Written task:
Reproduce a stretch of the Digital Navigator Program excerpt below, starting at the words "Navas said she’s" and stopping after "difficulties, PubliCola reported.".

Extract to read:

Of the money that the EEC says is owed, 90% is meant to pay wages for nearly 200 people, Navas said in July. One Digital Navigator has had to couch surf with her two autistic kids as a result of the payments going dry, she said.
Navas said she’s personally spent thousands of dollars on food for still-unpaid Digital Navigators who didn’t have money for meals.
“I think the hard part is that it’s a betrayal of what we thought was a progressive Washington state, to not get paid,” she said.
The Digital Navigator Program had been scheduled to sunset this summer. While state lawmakers extended the program in the 2025-27 budget, Gov. Bob Ferguson eliminated it via line-item veto, citing federal government funding cuts and the state’s significant financial difficulties, PubliCola reported.
State audit dings Commerce — twice
Two state audits released within a year of one another came down on Commerce over the Digital Navigator Program.
In the newer audit published Aug. 11, the Office of the Washington State Auditor said the department didn’t have proper internal controls over — and failed to ensure that — reimbursements for the program were properly supported and allowed.
The review found that during Fiscal Year 2024, the state agency spent nearly $14.8 million on the program, 72% of which went to one grantee. That grantee, which isn’t explicitly named in the audit, received more than $10.7 million. (Later on, though, the audit references “grant terms between EEC and COM.”)
“The Department cannot be sure any of the funds paid to the grantee were used for their intended purpose,” the audit reads. “The vast majority of the $10,723,042 the Department paid to the grantee could not be verified as allowable because of a lack of sufficient documentation, and the expenses that had sufficient documentation were unallowable.”

Supplied records:
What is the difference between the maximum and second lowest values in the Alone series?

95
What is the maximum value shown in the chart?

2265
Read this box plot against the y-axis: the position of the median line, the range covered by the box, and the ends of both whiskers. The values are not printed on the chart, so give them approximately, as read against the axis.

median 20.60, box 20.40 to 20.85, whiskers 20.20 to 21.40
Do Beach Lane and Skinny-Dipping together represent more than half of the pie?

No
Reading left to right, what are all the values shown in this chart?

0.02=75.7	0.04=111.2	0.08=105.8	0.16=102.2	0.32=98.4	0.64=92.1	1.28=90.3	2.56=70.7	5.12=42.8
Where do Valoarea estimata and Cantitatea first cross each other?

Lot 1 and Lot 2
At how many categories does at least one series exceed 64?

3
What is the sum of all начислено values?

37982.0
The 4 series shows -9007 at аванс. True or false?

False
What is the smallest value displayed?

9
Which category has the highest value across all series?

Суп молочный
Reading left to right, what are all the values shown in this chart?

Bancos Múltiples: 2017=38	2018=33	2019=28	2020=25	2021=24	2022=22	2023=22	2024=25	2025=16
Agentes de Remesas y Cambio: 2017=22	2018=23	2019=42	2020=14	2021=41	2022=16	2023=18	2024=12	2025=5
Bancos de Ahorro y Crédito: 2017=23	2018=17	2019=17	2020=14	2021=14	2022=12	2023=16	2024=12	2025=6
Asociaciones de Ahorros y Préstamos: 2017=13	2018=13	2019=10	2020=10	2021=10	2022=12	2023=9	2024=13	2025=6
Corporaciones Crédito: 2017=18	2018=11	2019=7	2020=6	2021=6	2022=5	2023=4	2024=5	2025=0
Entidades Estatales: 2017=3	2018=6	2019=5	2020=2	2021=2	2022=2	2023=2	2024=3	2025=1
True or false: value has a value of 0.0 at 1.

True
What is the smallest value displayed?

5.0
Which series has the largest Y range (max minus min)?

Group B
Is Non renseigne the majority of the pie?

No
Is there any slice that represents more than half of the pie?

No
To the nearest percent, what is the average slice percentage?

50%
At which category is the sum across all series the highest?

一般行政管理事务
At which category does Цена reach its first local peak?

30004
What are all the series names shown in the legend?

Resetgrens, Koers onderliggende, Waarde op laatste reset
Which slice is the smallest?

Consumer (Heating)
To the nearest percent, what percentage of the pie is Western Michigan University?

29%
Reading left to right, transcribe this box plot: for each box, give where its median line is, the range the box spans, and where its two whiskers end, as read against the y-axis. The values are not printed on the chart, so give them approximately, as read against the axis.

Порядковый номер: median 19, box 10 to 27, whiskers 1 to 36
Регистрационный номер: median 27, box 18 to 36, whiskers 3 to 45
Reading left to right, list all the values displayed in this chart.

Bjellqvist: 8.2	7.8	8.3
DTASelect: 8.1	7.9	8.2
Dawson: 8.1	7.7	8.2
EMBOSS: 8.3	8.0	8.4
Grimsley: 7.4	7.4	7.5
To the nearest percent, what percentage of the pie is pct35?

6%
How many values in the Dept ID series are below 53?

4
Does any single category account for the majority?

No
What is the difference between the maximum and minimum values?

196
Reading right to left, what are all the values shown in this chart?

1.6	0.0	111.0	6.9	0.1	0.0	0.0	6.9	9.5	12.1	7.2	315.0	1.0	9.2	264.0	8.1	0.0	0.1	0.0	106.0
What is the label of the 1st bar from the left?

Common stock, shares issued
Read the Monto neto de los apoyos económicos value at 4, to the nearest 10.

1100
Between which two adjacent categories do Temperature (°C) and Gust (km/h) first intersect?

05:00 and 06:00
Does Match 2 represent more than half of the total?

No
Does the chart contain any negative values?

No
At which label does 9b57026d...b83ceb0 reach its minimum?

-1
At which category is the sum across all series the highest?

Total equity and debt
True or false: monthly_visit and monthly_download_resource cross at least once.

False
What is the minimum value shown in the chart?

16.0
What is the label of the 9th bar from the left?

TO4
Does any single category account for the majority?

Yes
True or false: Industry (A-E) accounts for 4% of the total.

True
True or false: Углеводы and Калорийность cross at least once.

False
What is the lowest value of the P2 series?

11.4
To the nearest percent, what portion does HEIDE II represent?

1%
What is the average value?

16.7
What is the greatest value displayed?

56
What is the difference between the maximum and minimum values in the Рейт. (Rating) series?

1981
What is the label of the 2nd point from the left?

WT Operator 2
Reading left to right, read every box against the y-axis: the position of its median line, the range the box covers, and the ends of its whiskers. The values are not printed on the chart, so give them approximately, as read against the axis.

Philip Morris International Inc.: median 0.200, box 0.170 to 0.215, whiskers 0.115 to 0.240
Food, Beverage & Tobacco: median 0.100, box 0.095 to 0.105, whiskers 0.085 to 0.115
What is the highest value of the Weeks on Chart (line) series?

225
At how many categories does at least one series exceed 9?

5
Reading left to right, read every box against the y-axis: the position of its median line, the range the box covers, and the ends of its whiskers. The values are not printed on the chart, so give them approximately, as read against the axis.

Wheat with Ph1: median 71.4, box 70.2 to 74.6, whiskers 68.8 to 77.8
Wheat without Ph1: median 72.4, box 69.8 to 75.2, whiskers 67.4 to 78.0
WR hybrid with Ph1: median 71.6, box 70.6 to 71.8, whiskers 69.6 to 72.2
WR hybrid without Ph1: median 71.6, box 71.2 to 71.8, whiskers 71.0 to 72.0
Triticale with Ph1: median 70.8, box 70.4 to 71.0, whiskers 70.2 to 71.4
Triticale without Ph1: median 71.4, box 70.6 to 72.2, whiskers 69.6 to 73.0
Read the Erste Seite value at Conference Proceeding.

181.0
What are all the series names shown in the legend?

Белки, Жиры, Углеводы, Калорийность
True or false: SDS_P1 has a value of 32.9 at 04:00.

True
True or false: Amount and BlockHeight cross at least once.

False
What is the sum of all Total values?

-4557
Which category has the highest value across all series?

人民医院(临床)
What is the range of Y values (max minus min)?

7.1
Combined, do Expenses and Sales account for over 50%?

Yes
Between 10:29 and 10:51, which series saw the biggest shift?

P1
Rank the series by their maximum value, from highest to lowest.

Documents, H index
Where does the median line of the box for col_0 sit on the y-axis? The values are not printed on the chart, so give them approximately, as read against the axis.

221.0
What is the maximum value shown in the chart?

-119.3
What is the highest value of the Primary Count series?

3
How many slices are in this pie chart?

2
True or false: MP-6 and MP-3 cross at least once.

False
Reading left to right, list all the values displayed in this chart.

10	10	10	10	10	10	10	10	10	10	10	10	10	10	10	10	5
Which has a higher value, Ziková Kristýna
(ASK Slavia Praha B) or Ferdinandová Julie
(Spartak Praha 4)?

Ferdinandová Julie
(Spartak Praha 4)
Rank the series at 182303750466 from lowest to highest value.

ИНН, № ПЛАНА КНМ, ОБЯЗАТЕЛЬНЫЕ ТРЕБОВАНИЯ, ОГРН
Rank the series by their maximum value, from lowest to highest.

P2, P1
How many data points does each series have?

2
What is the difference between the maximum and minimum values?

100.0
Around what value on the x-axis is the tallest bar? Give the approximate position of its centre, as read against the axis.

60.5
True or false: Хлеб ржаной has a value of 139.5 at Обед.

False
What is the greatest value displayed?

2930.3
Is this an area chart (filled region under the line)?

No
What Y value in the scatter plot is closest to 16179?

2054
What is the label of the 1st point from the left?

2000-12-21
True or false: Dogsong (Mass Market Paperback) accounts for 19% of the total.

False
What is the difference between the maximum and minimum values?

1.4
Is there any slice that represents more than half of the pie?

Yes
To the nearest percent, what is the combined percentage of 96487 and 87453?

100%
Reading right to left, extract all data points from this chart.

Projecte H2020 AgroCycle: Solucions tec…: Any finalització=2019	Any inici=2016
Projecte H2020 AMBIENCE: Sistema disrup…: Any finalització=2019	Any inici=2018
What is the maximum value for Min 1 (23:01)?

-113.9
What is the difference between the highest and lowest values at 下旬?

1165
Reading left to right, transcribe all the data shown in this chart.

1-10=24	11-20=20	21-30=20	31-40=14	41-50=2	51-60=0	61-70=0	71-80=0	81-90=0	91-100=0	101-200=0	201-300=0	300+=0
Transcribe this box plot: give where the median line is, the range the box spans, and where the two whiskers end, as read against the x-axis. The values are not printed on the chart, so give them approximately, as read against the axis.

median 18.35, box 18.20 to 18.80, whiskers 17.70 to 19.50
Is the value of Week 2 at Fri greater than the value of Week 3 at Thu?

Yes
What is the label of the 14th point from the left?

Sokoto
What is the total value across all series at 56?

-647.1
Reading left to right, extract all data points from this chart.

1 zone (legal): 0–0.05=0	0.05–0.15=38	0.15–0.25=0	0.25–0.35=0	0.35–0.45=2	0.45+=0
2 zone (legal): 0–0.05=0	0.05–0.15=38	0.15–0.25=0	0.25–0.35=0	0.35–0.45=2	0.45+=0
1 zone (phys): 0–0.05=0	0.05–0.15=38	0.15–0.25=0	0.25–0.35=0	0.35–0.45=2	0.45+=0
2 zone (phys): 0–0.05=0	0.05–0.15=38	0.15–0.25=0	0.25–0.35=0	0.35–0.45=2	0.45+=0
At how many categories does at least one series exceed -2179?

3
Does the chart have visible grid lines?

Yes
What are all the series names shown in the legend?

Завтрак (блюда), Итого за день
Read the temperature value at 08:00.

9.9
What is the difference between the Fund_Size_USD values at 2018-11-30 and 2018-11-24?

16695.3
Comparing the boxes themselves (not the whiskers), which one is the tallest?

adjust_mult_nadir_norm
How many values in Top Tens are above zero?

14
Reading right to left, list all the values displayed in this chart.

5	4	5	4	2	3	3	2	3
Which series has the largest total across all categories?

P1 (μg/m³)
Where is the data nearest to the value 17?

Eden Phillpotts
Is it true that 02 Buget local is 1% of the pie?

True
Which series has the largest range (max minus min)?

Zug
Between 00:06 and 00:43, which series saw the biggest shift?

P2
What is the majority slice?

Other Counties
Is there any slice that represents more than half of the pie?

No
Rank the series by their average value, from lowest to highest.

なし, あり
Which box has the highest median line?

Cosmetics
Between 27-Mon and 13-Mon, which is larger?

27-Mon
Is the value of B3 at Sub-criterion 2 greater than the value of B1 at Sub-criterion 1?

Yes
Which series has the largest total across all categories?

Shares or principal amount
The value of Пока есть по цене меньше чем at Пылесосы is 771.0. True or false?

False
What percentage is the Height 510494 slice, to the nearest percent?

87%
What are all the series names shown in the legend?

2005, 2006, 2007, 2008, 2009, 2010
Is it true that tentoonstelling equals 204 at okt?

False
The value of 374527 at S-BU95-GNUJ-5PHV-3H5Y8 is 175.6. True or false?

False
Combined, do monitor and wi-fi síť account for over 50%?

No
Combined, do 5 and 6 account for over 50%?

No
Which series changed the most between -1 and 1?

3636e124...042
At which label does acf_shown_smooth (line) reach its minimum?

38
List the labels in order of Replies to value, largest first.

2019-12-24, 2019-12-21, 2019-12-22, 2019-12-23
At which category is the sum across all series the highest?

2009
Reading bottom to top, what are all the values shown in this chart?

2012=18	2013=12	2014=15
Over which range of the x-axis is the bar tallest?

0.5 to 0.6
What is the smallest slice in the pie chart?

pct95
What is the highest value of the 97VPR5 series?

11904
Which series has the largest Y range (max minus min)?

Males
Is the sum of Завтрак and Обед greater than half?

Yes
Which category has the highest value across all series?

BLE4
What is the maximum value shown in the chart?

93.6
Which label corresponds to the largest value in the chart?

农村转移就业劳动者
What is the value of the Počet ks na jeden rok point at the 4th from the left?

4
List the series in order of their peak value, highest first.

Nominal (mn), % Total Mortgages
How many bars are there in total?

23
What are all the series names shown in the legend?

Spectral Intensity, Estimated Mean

Response below:
Navas said she’s personally spent thousands of dollars on food for still-unpaid Digital Navigators who didn’t have money for meals.
“I think the hard part is that it’s a betrayal of what we thought was a progressive Washington state, to not get paid,” she said.
The Digital Navigator Program had been scheduled to sunset this summer. While state lawmakers extended the program in the 2025-27 budget, Gov. Bob Ferguson eliminated it via line-item veto, citing federal government funding cuts and the state’s significant financial difficulties, PubliCola reported.